We were brought down to the security office and detained in a small meeting room. Now I had Gomez right where I wanted him. I explained some of the latest experiments neuroscientists have conducted demonstrating that there’s no Free Will and that life is a horrifying nightmare. Harris' book is full of them. The physiologist Benjamin Libet used EEG to show that activity in the brain’s motor cortex is detectable 300 hundred milliseconds before a subject “feels” he has decided to move. A different lab built on Libet’s research using FMRI. The researchers were able to predict which button a subject would push a full 7 to 10 seconds before the subject claimed to have “chosen” which button he would choose. The case is closed. We aren’t free to make choices. Choices are made for us in a place in our brain that our conscious minds cannot reach. After our brain decides on our next move, our “conscious minds” are informed of what that move is. Even if you then “decide” not to make that move, the decision not to move sprung into your mind in exactly the same way the previous decision to move did. “You” were not the author of either choice. In other words, if your life were a book, "you" are just reading it, you’re not writing it. Gomez was shaking like a drugged up leaf.

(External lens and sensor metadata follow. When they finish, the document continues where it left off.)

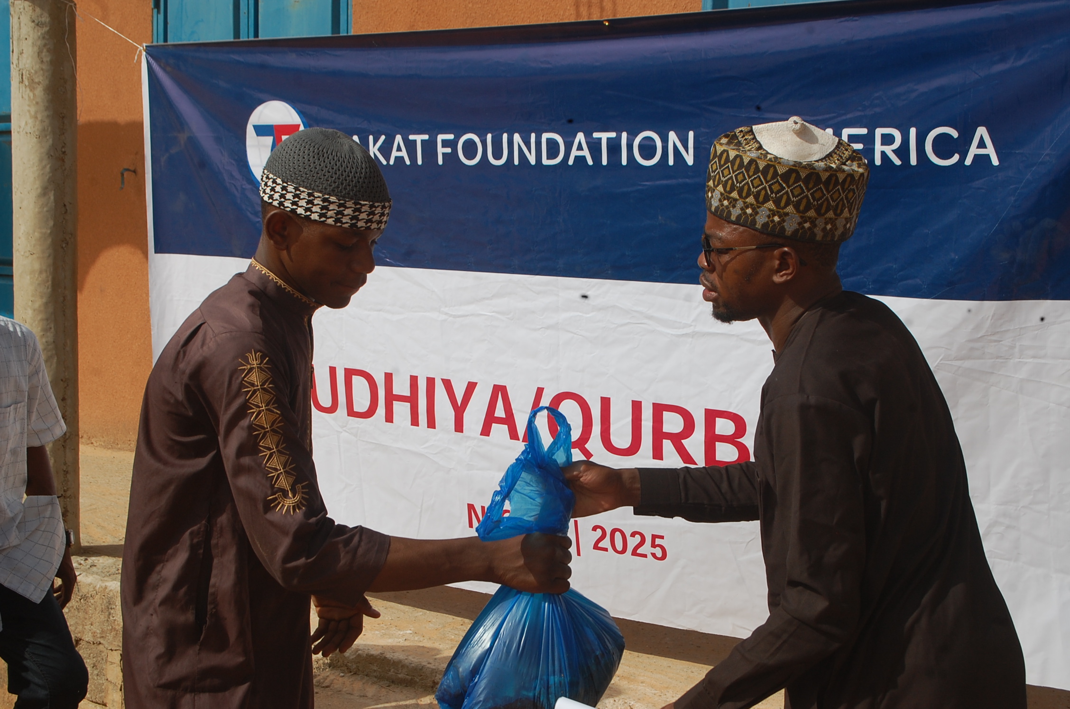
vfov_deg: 28.0
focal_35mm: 48
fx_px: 1424
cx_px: 535
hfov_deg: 41.2
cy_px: 354
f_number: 10
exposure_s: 1/400
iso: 200
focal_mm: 32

 They kept us in the room for what seemed like a long time. Gomez said he was hopeful that we could get everything straightened out by the start of the third act so that we wouldn’t miss the famous Ride of the Valkyrie scene. A minute later one of the guards came in and told us we were kicked out and couldn’t come back to The Met for a year. The Commander started to protest, but I shot him one of those looks that clearly means if these people search you and find the ‘with intent to distribute’ amount of drugs you’re holding then we’ll really have problems. He nodded in agreement and three guards escorted us out. They were sort of joking with us about being thrown out of the Opera. Not bad guys. They opened a set of heavy double doors to the outside. They said they just had to watch us leave the property. We walked through the plaza. It’s about fifty yards to the street. We could hear Ride of the Valkyrie booming behind us. When we hit the sidewalk I turned and waved to them. I couldn’t resist. “You guys can go fuck yourselves!” I yelled. They were the final three shaking heads of the evening. They slammed the doors and went back inside. Gomez was a little annoyed with me. “Those guys were alright. Why’d you do that?” He asked. I gave him a few seconds to regret the question.
 “Who knows?” I smiled.
“I don’t want to talk about it.” He said.